## [Task to complete]
Give all of the listing again word for word, with images excluded.

## [Source data]
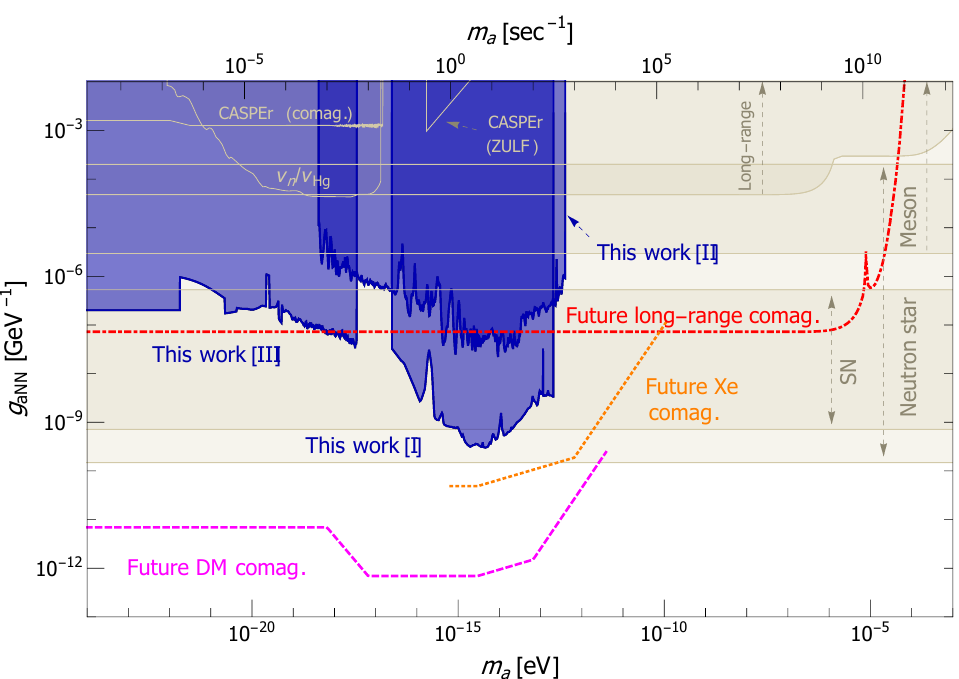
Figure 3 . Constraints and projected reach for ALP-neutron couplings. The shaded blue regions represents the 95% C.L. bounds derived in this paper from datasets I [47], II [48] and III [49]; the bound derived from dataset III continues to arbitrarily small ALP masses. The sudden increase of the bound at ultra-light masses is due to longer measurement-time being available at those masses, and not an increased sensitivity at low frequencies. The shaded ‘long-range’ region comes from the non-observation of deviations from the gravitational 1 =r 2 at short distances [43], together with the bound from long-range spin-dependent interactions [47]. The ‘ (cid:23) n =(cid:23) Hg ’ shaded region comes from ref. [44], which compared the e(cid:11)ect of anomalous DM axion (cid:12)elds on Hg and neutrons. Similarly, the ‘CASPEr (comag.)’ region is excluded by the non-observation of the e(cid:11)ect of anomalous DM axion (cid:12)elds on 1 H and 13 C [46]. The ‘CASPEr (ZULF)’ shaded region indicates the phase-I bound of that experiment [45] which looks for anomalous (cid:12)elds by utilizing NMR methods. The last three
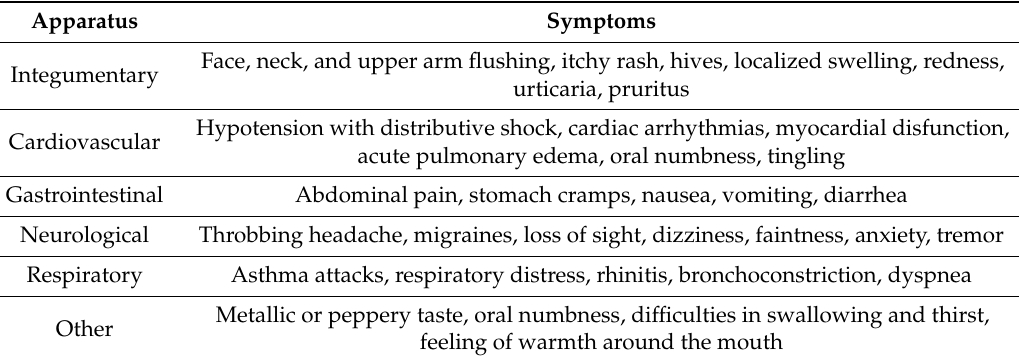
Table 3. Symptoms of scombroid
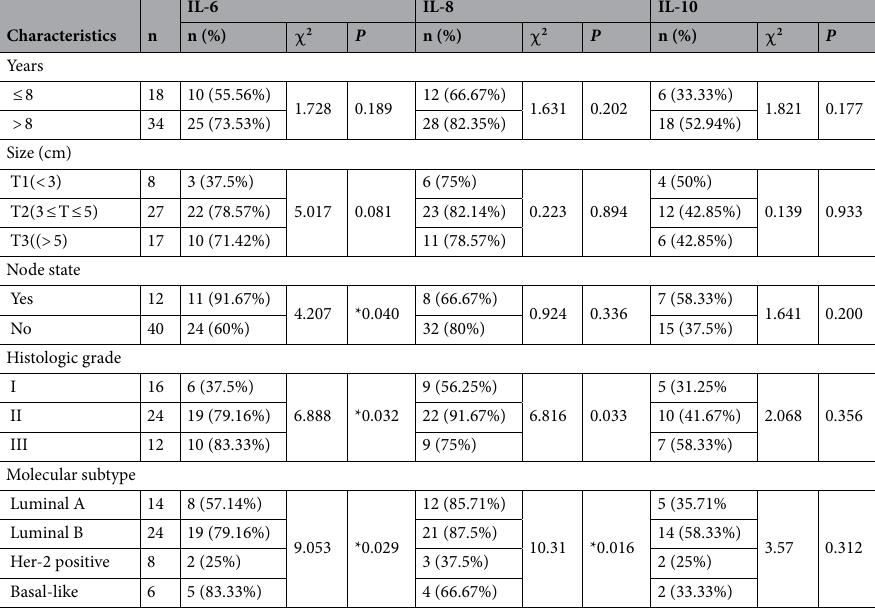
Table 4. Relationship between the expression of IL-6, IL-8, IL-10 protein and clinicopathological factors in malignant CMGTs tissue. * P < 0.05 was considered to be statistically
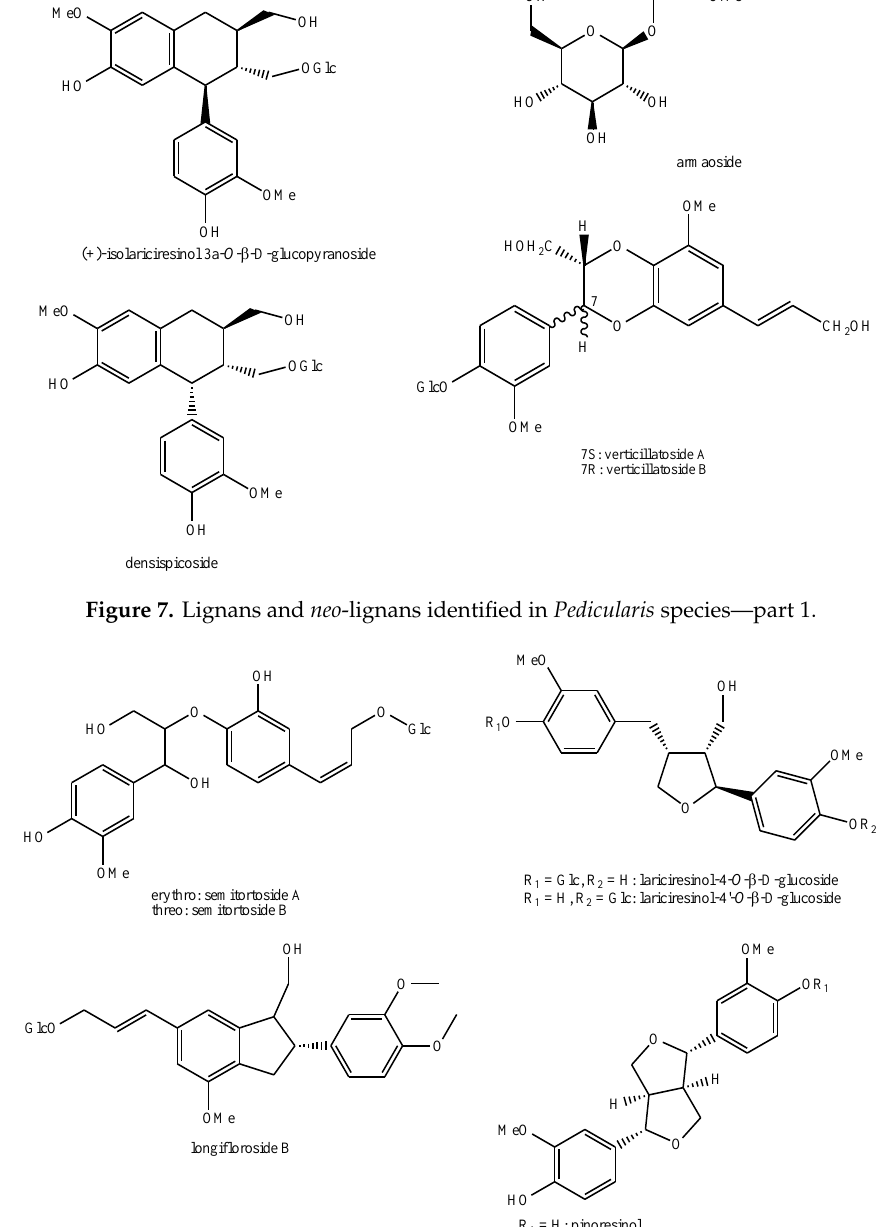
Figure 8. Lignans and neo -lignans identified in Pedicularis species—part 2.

## [Exercise answer]
Figure 3 . Constraints and projected reach for ALP-neutron couplings. The shaded blue regions represents the 95% C.L. bounds derived in this paper from datasets I [47], II [48] and III [49]; the bound derived from dataset III continues to arbitrarily small ALP masses. The sudden increase of the bound at ultra-light masses is due to longer measurement-time being available at those masses, and not an increased sensitivity at low frequencies. The shaded ‘long-range’ region comes from the non-observation of deviations from the gravitational 1 =r 2 at short distances [43], together with the bound from long-range spin-dependent interactions [47]. The ‘ (cid:23) n =(cid:23) Hg ’ shaded region comes from ref. [44], which compared the e(cid:11)ect of anomalous DM axion (cid:12)elds on Hg and neutrons. Similarly, the ‘CASPEr (comag.)’ region is excluded by the non-observation of the e(cid:11)ect of anomalous DM axion (cid:12)elds on 1 H and 13 C [46]. The ‘CASPEr (ZULF)’ shaded region indicates the phase-I bound of that experiment [45] which looks for anomalous (cid:12)elds by utilizing NMR methods. The last three
Table 3. Symptoms of scombroid
Table 4. Relationship between the expression of IL-6, IL-8, IL-10 protein and clinicopathological factors in malignant CMGTs tissue. * P < 0.05 was considered to be statistically
Figure 8. Lignans and neo -lignans identified in Pedicularis species—part 2.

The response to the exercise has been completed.